### Lista de atividades
(a) No trecho sobre O Irlandês, quais títulos de filmes aparecem no parágrafo que começa com "De acordo com Fran Mason"? Liste todos.
(b) Segundo o trecho sobre O Irlandês, qual canção toca no plano-sequência do asilo que abre o filme?
***** Trecho do texto *****
Tão logo a imagem preta se dissolve na televisão, a câmera nos apresenta um plano-sequência de um asilo ao som de “In The Still of The Night”, uma canção de 1956. A partir do primeiro frame, já sabemos que O Irlandês, filme mais recente de Martin Scorsese, será diferente.

Quando o filme termina com o mesmo plano-sequência e trilha sonora, após três horas e meia de duração, temos a confirmação de que Marty criou, talvez, seu filme mais maduro, a reflexão final do universo de gângster e máfia que ele ajudou a alimentar. Apesar dos elementos clássicos dos filmes de máfia, até mesmo a presença de atores consagrados do gênero, como Al Pacino e Robert De Niro, O Irlandês é um filme de máfia, mas nem tanto assim. Ele usa a história real de Frank Sheeran (Robert De Niro) para, na verdade, nos contar uma história emocionante sobre memória e de como as coisas mudaram radicalmente.

Além disso, O Irlandês também é uma história de metalinguagens. Ali está Joe Pesci, ator que havia trabalhado com Marty em Cassino e Os Bons Companheiros, sepultando a era de um cinema. A era de Scorsese morreu, e o filme fala muito sobre isso. São três horas e meia de uma carta de amor ao cinema que o cineasta ajudou a criar — e cuja morte ele lentamente assiste.

Um filme de máfia, mas nem tanto

Há quem pense que os filmes de máfia retratam tão somente a violência e servem como mais um veículo para a violência que domina Hollywood. No entanto, se olharmos a história do gênero, perceberemos que não é bem assim. Em diversos momentos da história do cinema, os filmes de gângster ou máfia fizeram uma dura crítica social.

De acordo com Fran Mason, a história do gênero gângster começou ainda na era muda do cinema. Filmes como The Musketeers of Pig Alley, de D.H Griffith, e Regeneration, de Raoul Walsh, ajudaram a definir as primeiras linhas do gênero. Nesse momento, esses filmes ainda continham uma boa pitada de melodrama e pouca crítica social. A inserção do som no cinema ajudou a criar parte do imaginário do universo de gângster, no entanto. Isso porque, para que o filme funcionasse visualmente, era preciso que houvesse o som de tiros, da cidade que esmaga o protagonista, elementos que criaram a sensação de estar preso em uma gaiola. Foi com os filmes Alma no Lodo, Scarface e Inimigo Público que o gênero gângster se consolidou, e não por acaso: a Warner Brothers, estúdio que idealizou todos esses filmes, era conhecido pelos produtos de baixo orçamento. Os filmes de gângster custavam mais barato e, ironicamente, fizeram com que a Warner virasse um estúdio grande da noite para o dia.
***** Dados disponíveis *****
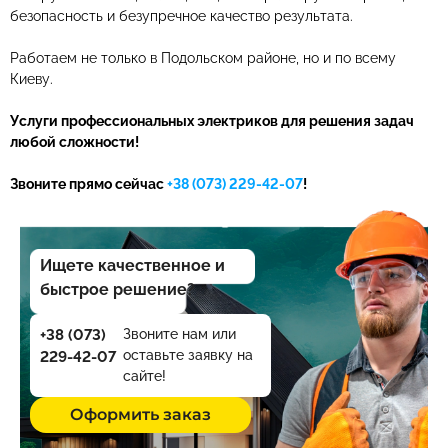
безопасность и безупречное качество результата.
Работаем не только в Подольском районе, но и по всему
Киеву.
Услуги профессиональных электриков для решения задач
любой сложности!
Звоните прямо сейчас
+38 (073) 229-42-07
!
Ищете качественное и
быстрое решение?
+38 (073)
Звоните нам или
оставьте заявку на
229-42-07
сайте!
Оформить заказ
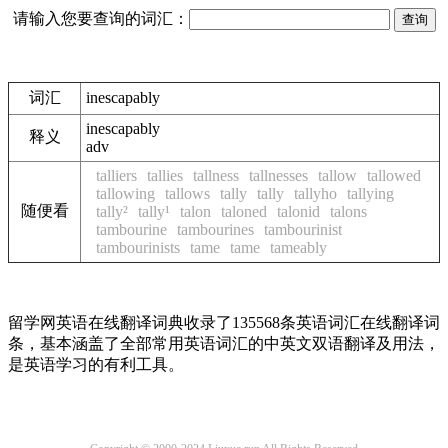
请输入您要查询的词汇：
词汇
inescapably
inescapably
释义
adv
talliers
tallies
tallness
tallnesses
tallow
tallowed
tallowing
tallows
tally
tally
tallyho
tallying
随便看
tally²
tally¹
talon
taloned
talonid
talons
tambourine
tambourines
tambourinist
tambourinists
tame
tame
tameably
留学网英语在线翻译词典收录了135568条英语词汇在线翻译词
条，基本涵盖了全部常用英语词汇的中英文双语翻译及用法，
是英语学习的有利工具。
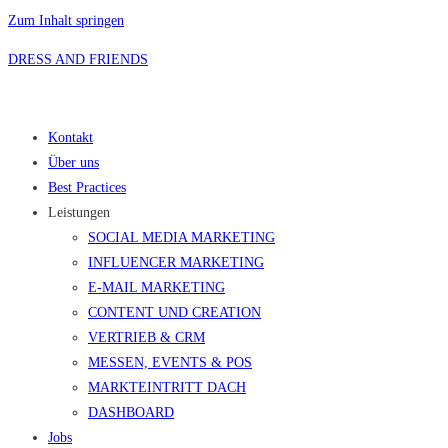
Zum Inhalt springen
DRESS AND FRIENDS
Kontakt
Über uns
Best Practices
Leistungen
SOCIAL MEDIA MARKETING
INFLUENCER MARKETING
E-MAIL MARKETING
CONTENT UND CREATION
VERTRIEB & CRM
MESSEN, EVENTS & POS
MARKTEINTRITT DACH
DASHBOARD
Jobs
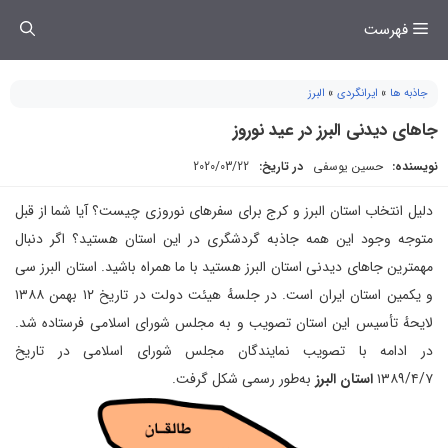
فتن
فهرست
ه
حتوا
جاذبه ها
»
ایرانگردی
»
البرز
جاهای دیدنی البرز در عید نوروز
نویسنده:
حسین یوسفی
در تاریخ:
2020/03/22
دلیل انتخاب استان البرز و کرج برای سفرهای نوروزی چیست؟ آیا شما از قبل
متوجه وجود این همه جاذبه گردشگری در این استان هستید؟ اگر دنبال
مهمترین جاهای دیدنی استان البرز هستید با ما همراه باشید. استان البرز سی
و یکمین استان ایران است. در جلسهٔ هیئت دولت در تاریخ ۱۲ بهمن ۱۳۸۸
لایحهٔ تأسیس این استان تصویب و به مجلس شورای اسلامی فرستاده شد.
در ادامه با تصویب نمایندگان مجلس شورای اسلامی در تاریخ
۱۳۸۹/۴/۷
استان البرز
به‌طور رسمی شکل گرفت.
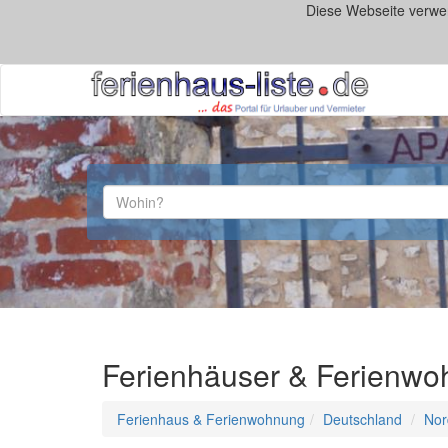
Diese Webseite verwe
Ferienhäuser & Ferienw
Ferienhaus & Ferienwohnung
Deutschland
Nor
*****
### Respostas
(a) The Musketeers of Pig Alley, Regeneration, Alma no Lodo, Scarface e Inimigo Público.

(b) "In The Still of The Night", uma canção de 1956.